- **What to work on**: Copy every line of the records below word for word, keeping the original line breaks.

- **Source material**:
****************

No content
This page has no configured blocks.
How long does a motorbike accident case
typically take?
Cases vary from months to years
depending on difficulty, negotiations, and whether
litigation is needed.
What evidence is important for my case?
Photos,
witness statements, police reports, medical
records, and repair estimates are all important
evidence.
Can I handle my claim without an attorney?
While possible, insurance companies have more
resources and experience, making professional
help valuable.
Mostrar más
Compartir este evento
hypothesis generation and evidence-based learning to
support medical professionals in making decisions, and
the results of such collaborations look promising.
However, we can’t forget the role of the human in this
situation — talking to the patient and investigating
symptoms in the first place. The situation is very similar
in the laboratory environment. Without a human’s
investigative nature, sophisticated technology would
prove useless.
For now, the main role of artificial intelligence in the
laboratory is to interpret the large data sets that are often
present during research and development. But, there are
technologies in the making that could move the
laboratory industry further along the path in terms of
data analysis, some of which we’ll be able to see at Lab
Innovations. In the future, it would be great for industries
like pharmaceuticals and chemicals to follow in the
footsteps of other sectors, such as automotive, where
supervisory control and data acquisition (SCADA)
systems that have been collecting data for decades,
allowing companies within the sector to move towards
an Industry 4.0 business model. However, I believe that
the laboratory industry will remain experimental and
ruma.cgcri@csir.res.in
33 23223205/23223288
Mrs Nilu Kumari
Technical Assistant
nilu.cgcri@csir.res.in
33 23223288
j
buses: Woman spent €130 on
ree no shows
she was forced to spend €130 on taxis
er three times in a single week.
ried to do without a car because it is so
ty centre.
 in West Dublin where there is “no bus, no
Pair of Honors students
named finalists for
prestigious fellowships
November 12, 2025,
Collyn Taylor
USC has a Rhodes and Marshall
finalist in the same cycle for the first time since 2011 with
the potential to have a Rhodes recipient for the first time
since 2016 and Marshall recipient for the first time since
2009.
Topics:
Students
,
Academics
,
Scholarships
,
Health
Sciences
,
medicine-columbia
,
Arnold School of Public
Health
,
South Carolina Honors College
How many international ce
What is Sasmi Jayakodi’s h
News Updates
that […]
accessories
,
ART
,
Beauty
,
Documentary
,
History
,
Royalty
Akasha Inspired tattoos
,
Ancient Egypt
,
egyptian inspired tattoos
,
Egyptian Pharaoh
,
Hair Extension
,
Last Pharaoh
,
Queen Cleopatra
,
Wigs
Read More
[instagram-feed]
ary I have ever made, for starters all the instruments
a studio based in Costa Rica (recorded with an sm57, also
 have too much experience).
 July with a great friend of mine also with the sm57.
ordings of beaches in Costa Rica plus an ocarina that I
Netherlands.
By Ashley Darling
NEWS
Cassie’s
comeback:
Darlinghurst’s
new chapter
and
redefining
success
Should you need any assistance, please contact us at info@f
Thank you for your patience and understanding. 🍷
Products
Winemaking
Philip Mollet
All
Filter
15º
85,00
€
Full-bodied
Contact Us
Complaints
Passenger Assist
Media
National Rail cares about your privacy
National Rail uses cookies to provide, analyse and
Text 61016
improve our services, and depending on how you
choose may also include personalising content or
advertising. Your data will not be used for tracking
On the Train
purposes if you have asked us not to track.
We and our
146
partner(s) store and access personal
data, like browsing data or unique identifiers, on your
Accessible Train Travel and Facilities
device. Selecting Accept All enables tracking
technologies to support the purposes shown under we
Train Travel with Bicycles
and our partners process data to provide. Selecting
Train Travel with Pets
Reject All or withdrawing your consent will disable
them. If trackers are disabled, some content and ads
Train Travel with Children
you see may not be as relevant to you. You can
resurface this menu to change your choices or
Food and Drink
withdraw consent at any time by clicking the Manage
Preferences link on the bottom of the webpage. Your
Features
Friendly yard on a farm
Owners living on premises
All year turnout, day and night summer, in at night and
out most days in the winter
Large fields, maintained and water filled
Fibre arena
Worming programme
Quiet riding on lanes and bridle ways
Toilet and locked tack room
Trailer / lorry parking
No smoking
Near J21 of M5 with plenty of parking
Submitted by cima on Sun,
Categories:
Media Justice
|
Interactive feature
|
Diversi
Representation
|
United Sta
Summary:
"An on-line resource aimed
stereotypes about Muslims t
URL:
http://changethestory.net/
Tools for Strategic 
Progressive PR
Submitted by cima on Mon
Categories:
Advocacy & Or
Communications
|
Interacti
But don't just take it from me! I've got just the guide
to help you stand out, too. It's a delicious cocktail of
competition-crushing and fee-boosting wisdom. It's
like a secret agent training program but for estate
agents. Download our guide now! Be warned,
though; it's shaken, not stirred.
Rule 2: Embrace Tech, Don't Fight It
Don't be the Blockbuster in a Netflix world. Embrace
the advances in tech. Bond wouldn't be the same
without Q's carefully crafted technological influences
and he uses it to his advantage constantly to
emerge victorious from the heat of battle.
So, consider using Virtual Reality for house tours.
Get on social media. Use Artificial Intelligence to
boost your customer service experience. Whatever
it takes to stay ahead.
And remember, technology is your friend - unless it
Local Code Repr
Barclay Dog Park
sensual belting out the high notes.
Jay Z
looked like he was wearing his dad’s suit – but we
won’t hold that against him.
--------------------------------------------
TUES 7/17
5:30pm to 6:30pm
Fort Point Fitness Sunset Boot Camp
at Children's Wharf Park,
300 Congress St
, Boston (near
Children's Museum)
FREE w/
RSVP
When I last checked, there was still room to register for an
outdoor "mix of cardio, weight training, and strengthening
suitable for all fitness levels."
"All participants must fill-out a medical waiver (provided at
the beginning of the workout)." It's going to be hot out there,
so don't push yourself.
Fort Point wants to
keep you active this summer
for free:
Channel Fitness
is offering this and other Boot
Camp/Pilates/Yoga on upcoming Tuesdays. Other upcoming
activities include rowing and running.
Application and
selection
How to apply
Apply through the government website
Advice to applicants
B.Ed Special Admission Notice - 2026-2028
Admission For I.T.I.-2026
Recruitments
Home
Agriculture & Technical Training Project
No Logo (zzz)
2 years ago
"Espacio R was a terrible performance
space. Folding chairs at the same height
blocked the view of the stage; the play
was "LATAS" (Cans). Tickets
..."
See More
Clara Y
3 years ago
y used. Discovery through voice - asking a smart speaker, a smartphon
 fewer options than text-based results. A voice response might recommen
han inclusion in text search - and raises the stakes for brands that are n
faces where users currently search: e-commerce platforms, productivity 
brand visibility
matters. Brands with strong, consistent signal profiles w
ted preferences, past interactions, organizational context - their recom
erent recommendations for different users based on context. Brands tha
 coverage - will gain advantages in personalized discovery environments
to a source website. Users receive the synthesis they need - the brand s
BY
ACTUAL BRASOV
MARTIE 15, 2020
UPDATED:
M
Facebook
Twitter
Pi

****************

- **Answer for the task**:
No content
This page has no configured blocks.
How long does a motorbike accident case
typically take?
Cases vary from months to years
depending on difficulty, negotiations, and whether
litigation is needed.
What evidence is important for my case?
Photos,
witness statements, police reports, medical
records, and repair estimates are all important
evidence.
Can I handle my claim without an attorney?
While possible, insurance companies have more
resources and experience, making professional
help valuable.
Mostrar más
Compartir este evento
hypothesis generation and evidence-based learning to
support medical professionals in making decisions, and
the results of such collaborations look promising.
However, we can’t forget the role of the human in this
situation — talking to the patient and investigating
symptoms in the first place. The situation is very similar
in the laboratory environment. Without a human’s
investigative nature, sophisticated technology would
prove useless.
For now, the main role of artificial intelligence in the
laboratory is to interpret the large data sets that are often
present during research and development. But, there are
technologies in the making that could move the
laboratory industry further along the path in terms of
data analysis, some of which we’ll be able to see at Lab
Innovations. In the future, it would be great for industries
like pharmaceuticals and chemicals to follow in the
footsteps of other sectors, such as automotive, where
supervisory control and data acquisition (SCADA)
systems that have been collecting data for decades,
allowing companies within the sector to move towards
an Industry 4.0 business model. However, I believe that
the laboratory industry will remain experimental and
ruma.cgcri@csir.res.in
33 23223205/23223288
Mrs Nilu Kumari
Technical Assistant
nilu.cgcri@csir.res.in
33 23223288
j
buses: Woman spent €130 on
ree no shows
she was forced to spend €130 on taxis
er three times in a single week.
ried to do without a car because it is so
ty centre.
 in West Dublin where there is “no bus, no
Pair of Honors students
named finalists for
prestigious fellowships
November 12, 2025,
Collyn Taylor
USC has a Rhodes and Marshall
finalist in the same cycle for the first time since 2011 with
the potential to have a Rhodes recipient for the first time
since 2016 and Marshall recipient for the first time since
2009.
Topics:
Students
,
Academics
,
Scholarships
,
Health
Sciences
,
medicine-columbia
,
Arnold School of Public
Health
,
South Carolina Honors College
How many international ce
What is Sasmi Jayakodi’s h
News Updates
that […]
accessories
,
ART
,
Beauty
,
Documentary
,
History
,
Royalty
Akasha Inspired tattoos
,
Ancient Egypt
,
egyptian inspired tattoos
,
Egyptian Pharaoh
,
Hair Extension
,
Last Pharaoh
,
Queen Cleopatra
,
Wigs
Read More
[instagram-feed]
ary I have ever made, for starters all the instruments
a studio based in Costa Rica (recorded with an sm57, also
 have too much experience).
 July with a great friend of mine also with the sm57.
ordings of beaches in Costa Rica plus an ocarina that I
Netherlands.
By Ashley Darling
NEWS
Cassie’s
comeback:
Darlinghurst’s
new chapter
and
redefining
success
Should you need any assistance, please contact us at info@f
Thank you for your patience and understanding. 🍷
Products
Winemaking
Philip Mollet
All
Filter
15º
85,00
€
Full-bodied
Contact Us
Complaints
Passenger Assist
Media
National Rail cares about your privacy
National Rail uses cookies to provide, analyse and
Text 61016
improve our services, and depending on how you
choose may also include personalising content or
advertising. Your data will not be used for tracking
On the Train
purposes if you have asked us not to track.
We and our
146
partner(s) store and access personal
data, like browsing data or unique identifiers, on your
Accessible Train Travel and Facilities
device. Selecting Accept All enables tracking
technologies to support the purposes shown under we
Train Travel with Bicycles
and our partners process data to provide. Selecting
Train Travel with Pets
Reject All or withdrawing your consent will disable
them. If trackers are disabled, some content and ads
Train Travel with Children
you see may not be as relevant to you. You can
resurface this menu to change your choices or
Food and Drink
withdraw consent at any time by clicking the Manage
Preferences link on the bottom of the webpage. Your
Features
Friendly yard on a farm
Owners living on premises
All year turnout, day and night summer, in at night and
out most days in the winter
Large fields, maintained and water filled
Fibre arena
Worming programme
Quiet riding on lanes and bridle ways
Toilet and locked tack room
Trailer / lorry parking
No smoking
Near J21 of M5 with plenty of parking
Submitted by cima on Sun,
Categories:
Media Justice
|
Interactive feature
|
Diversi
Representation
|
United Sta
Summary:
"An on-line resource aimed
stereotypes about Muslims t
URL:
http://changethestory.net/
Tools for Strategic 
Progressive PR
Submitted by cima on Mon
Categories:
Advocacy & Or
Communications
|
Interacti
But don't just take it from me! I've got just the guide
to help you stand out, too. It's a delicious cocktail of
competition-crushing and fee-boosting wisdom. It's
like a secret agent training program but for estate
agents. Download our guide now! Be warned,
though; it's shaken, not stirred.
Rule 2: Embrace Tech, Don't Fight It
Don't be the Blockbuster in a Netflix world. Embrace
the advances in tech. Bond wouldn't be the same
without Q's carefully crafted technological influences
and he uses it to his advantage constantly to
emerge victorious from the heat of battle.
So, consider using Virtual Reality for house tours.
Get on social media. Use Artificial Intelligence to
boost your customer service experience. Whatever
it takes to stay ahead.
And remember, technology is your friend - unless it
Local Code Repr
Barclay Dog Park
sensual belting out the high notes.
Jay Z
looked like he was wearing his dad’s suit – but we
won’t hold that against him.
--------------------------------------------
TUES 7/17
5:30pm to 6:30pm
Fort Point Fitness Sunset Boot Camp
at Children's Wharf Park,
300 Congress St
, Boston (near
Children's Museum)
FREE w/
RSVP
When I last checked, there was still room to register for an
outdoor "mix of cardio, weight training, and strengthening
suitable for all fitness levels."
"All participants must fill-out a medical waiver (provided at
the beginning of the workout)." It's going to be hot out there,
so don't push yourself.
Fort Point wants to
keep you active this summer
for free:
Channel Fitness
is offering this and other Boot
Camp/Pilates/Yoga on upcoming Tuesdays. Other upcoming
activities include rowing and running.
Application and
selection
How to apply
Apply through the government website
Advice to applicants
B.Ed Special Admission Notice - 2026-2028
Admission For I.T.I.-2026
Recruitments
Home
Agriculture & Technical Training Project
No Logo (zzz)
2 years ago
"Espacio R was a terrible performance
space. Folding chairs at the same height
blocked the view of the stage; the play
was "LATAS" (Cans). Tickets
..."
See More
Clara Y
3 years ago
y used. Discovery through voice - asking a smart speaker, a smartphon
 fewer options than text-based results. A voice response might recommen
han inclusion in text search - and raises the stakes for brands that are n
faces where users currently search: e-commerce platforms, productivity 
brand visibility
matters. Brands with strong, consistent signal profiles w
ted preferences, past interactions, organizational context - their recom
erent recommendations for different users based on context. Brands tha
 coverage - will gain advantages in personalized discovery environments
to a source website. Users receive the synthesis they need - the brand s
BY
ACTUAL BRASOV
MARTIE 15, 2020
UPDATED:
M
Facebook
Twitter
Pi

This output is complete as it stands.